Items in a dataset

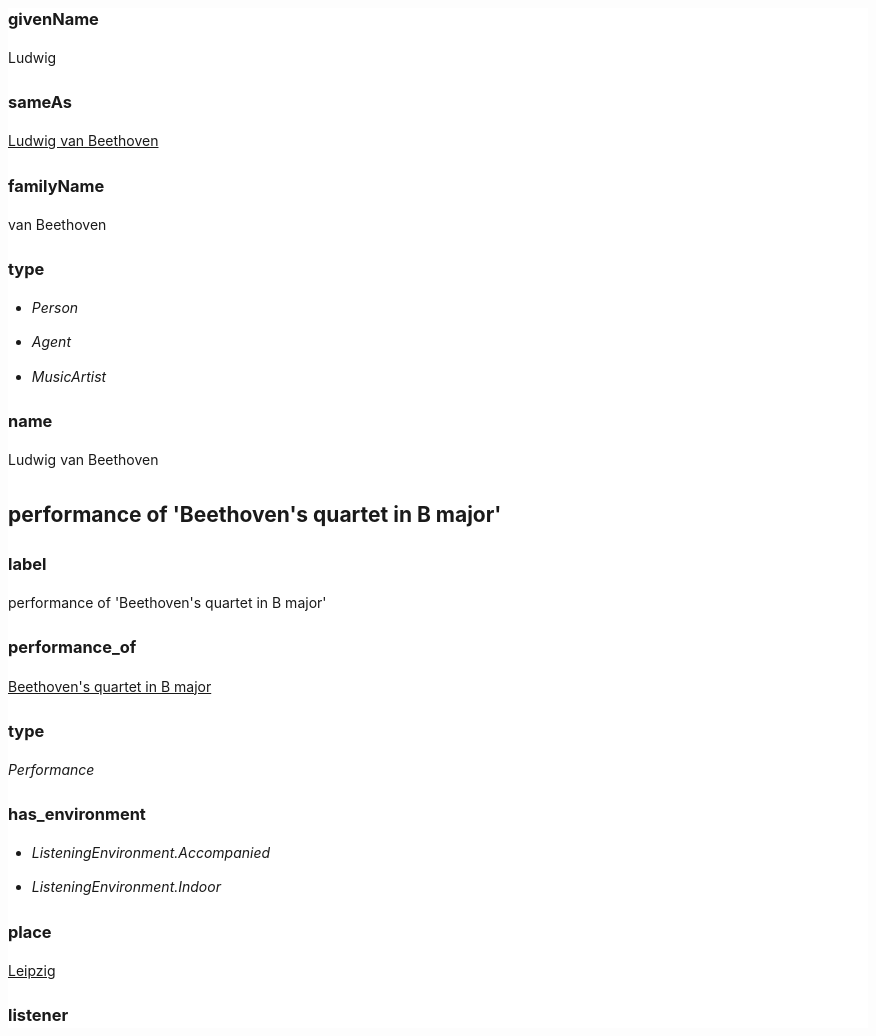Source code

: ### givenName


Ludwig

### sameAs


[Ludwig van Beethoven](#Ludwig-van-Beethoven)

### familyName


van Beethoven

### type

 - *Person*

 - *Agent*

 - *MusicArtist*

### name


Ludwig van Beethoven

## performance of 'Beethoven's quartet in B major'

### label


performance of 'Beethoven's quartet in B major'

### performance_of


[Beethoven's quartet in B major](#Beethoven's-quartet-in-B-major)

### type


*Performance*

### has_environment

 - *ListeningEnvironment.Accompanied*

 - *ListeningEnvironment.Indoor*

### place


[Leipzig](#Leipzig)

### listener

■ Exercise objective: Locate every line in the records that contains the word "quartet", and copy each one out.

■ Result for this task:
## performance of 'Beethoven's quartet in B major'
performance of 'Beethoven's quartet in B major'
[Beethoven's quartet in B major](#Beethoven's-quartet-in-B-major)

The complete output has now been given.